What is more, the hvKP strains frequently cause invasive infections, such as PLA,^6,19 which are consistent with our study. In ST1764 hvKP, alls genes were found, yet not kfuABC genes. These genes were associated with PLA and could increase virulence.^6,43 Other virulence factors and genomic features also contribute to the enhancement of the virulence,³³ which should be focused on in the subsequent studies.

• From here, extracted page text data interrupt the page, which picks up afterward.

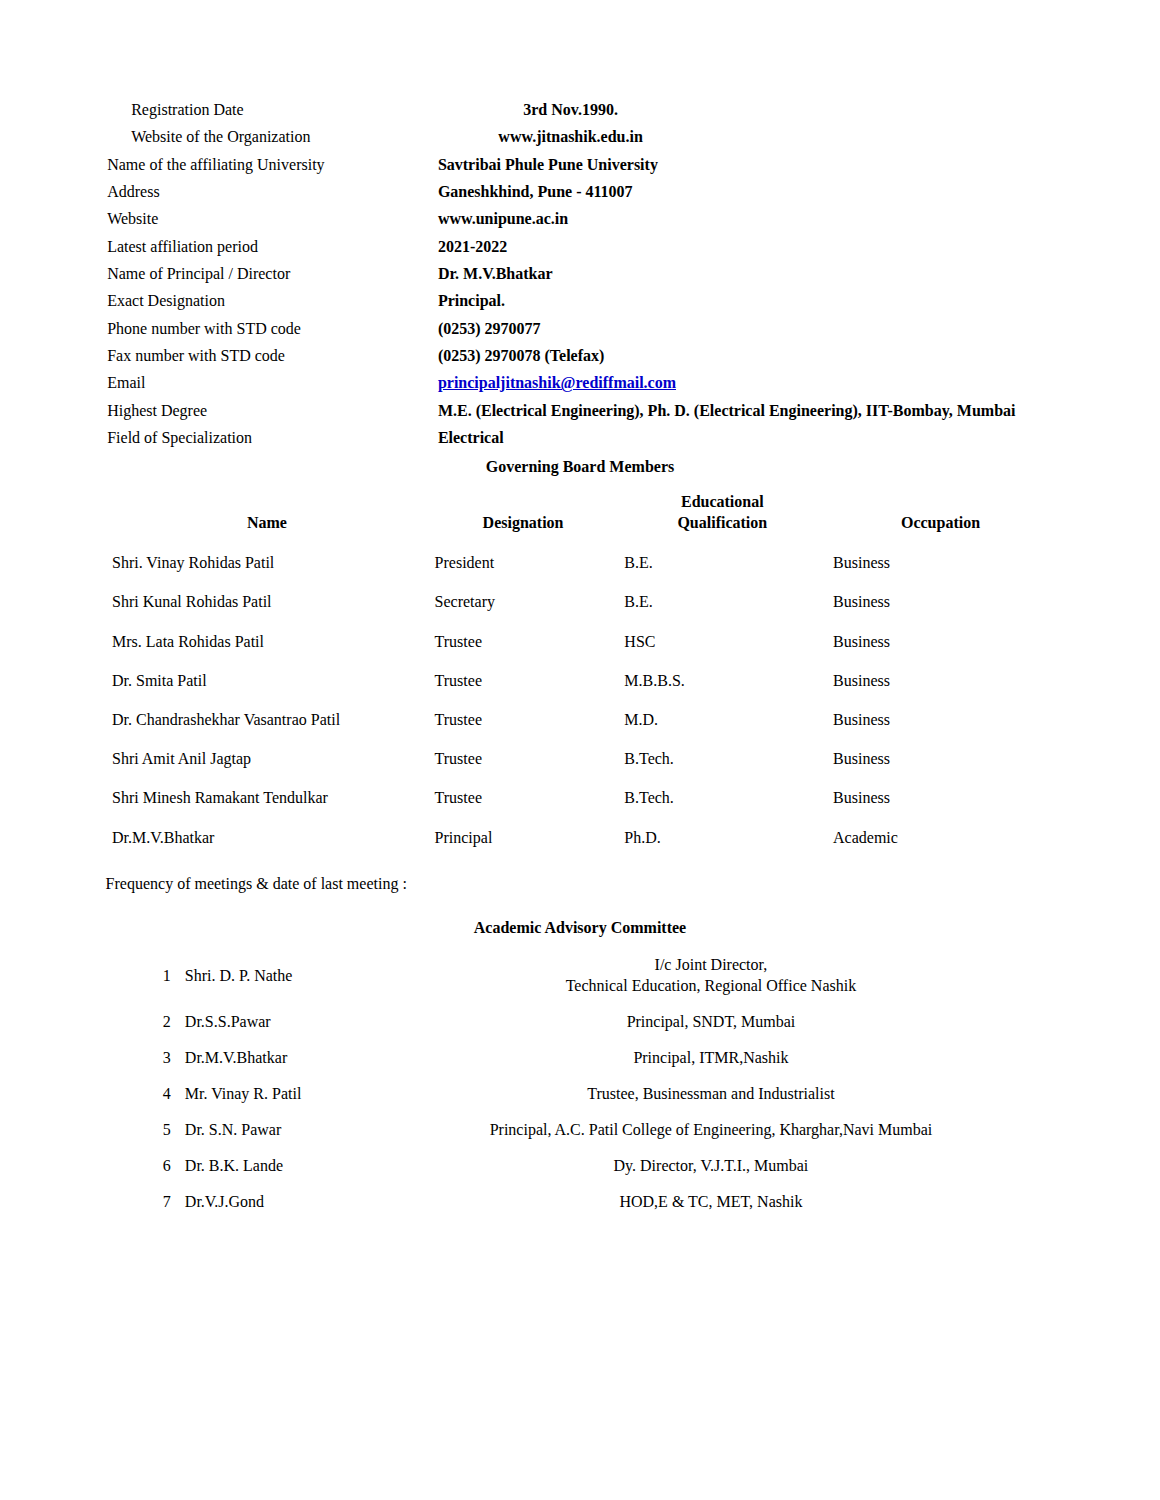| Registration Date | 3rd Nov.1990. | |
| Website of the Organization | www.jitnashik.edu.in | |
| Name of the affiliating University | Savtribai Phule Pune University |
| Address | Ganeshkhind, Pune - 411007 |
| Website | www.unipune.ac.in |
| Latest affiliation period | 2021-2022 |
| Name of Principal / Director | Dr. M.V.Bhatkar |
| Exact Designation | Principal. |
| Phone number with STD code | (0253) 2970077 |
| Fax number with STD code | (0253) 2970078 (Telefax) |
| Email | principaljitnashik@rediffmail.com |
| Highest Degree | M.E. (Electrical Engineering), Ph. D. (Electrical Engineering), IIT-Bombay, Mumbai |
| Field of Specialization | Electrical |
Governing Board Members
| Name | Designation | Educational Qualification | Occupation |
| --- | --- | --- | --- |
| Shri. Vinay Rohidas Patil | President | B.E. | Business |
| Shri Kunal Rohidas Patil | Secretary | B.E. | Business |
| Mrs. Lata Rohidas Patil | Trustee | HSC | Business |
| Dr. Smita Patil | Trustee | M.B.B.S. | Business |
| Dr. Chandrashekhar Vasantrao Patil | Trustee | M.D. | Business |
| Shri Amit Anil Jagtap | Trustee | B.Tech. | Business |
| Shri Minesh Ramakant Tendulkar | Trustee | B.Tech. | Business |
| Dr.M.V.Bhatkar | Principal | Ph.D. | Academic |
Frequency of meetings & date of last meeting :
Academic Advisory Committee
| 1 | Shri. D. P. Nathe | I/c Joint Director, Technical Education, Regional Office Nashik |
| 2 | Dr.S.S.Pawar | Principal, SNDT, Mumbai |
| 3 | Dr.M.V.Bhatkar | Principal, ITMR,Nashik |
| 4 | Mr. Vinay R. Patil | Trustee, Businessman and Industrialist |
| 5 | Dr. S.N. Pawar | Principal, A.C. Patil College of Engineering, Kharghar,Navi Mumbai |
| 6 | Dr. B.K. Lande | Dy. Director, V.J.T.I., Mumbai |
| 7 | Dr.V.J.Gond | HOD,E & TC, MET, Nashik |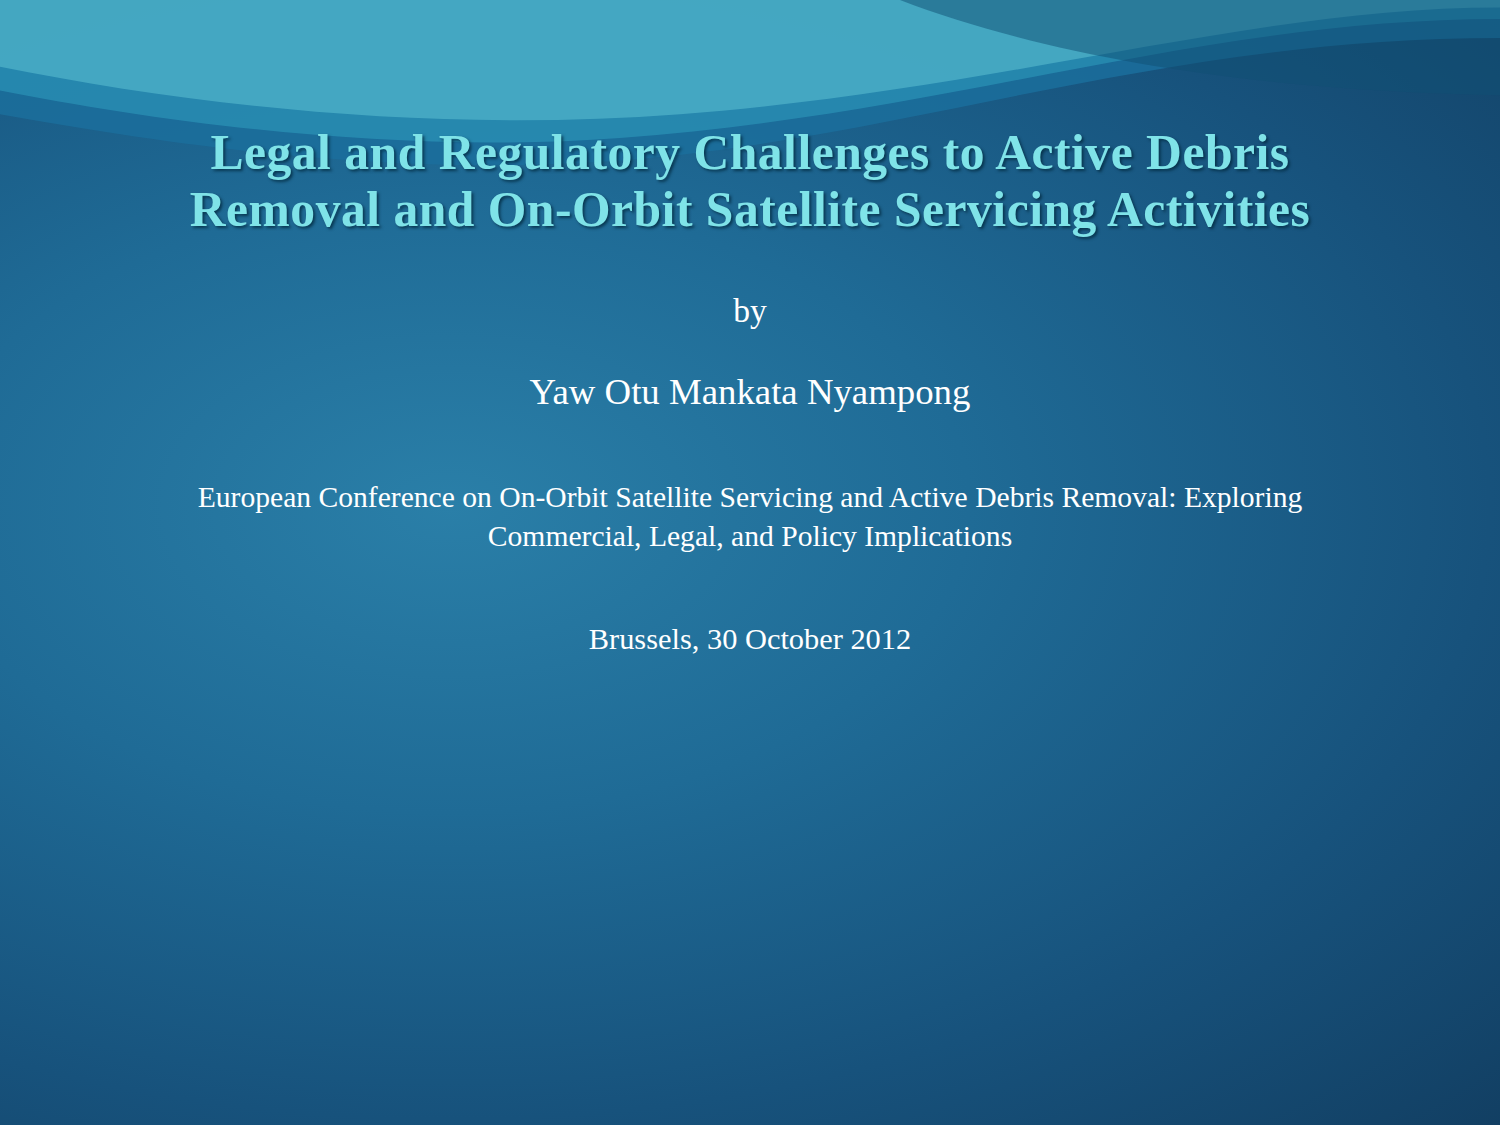Legal and Regulatory Challenges to Active Debris Removal and On-Orbit Satellite Servicing Activities
by
Yaw Otu Mankata Nyampong
European Conference on On-Orbit Satellite Servicing and Active Debris Removal: Exploring Commercial, Legal, and Policy Implications
Brussels, 30 October 2012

TGC has high activity against CRKP in our study. As reported, TGC combined carbapenems are often used in combination therapy against CRKP strains.^43,44 ATM is considered as the effective drug for the infections caused by NDM-producing strain.³⁴ We carried out the synergism test in vitro using TGC as the main drug. The data showed that the combinations of TGC with carbapenem were effective treatments of CRKP infections.⁴⁴ TGC+IPM was more effective. Our results inform an available selection for clinical treatment.

Conclusion

NDM was the main resistance mechanism of CRKP in our hospital. NDM-5-producing ST690 CRKP strain and SIM-producing ST1764 hvKP stain were first found in our study; both strains have a reduced resistance to available antibiotics. The detailed feature of resistance and virulence of CRKP and hvKP strains requires further exploration. Moreover, TGC combined with carbapenem could serve as an available treatment for CRKP infections. Our results provide a basis for selecting the effective treatment for CRKP and hvKP infections.

Acknowledgments

We thank the Department of Pharmacy, Second Hospital of Shanxi Medical University, for supporting this research. This work was supported by the Shanxi Province Natural Science Foundation (grant number 201803D31124). The sponsor had no involvement in any of the stages from the study design to submission of the paper for publication.

Disclosure

The authors report no conflicts of interest in this work.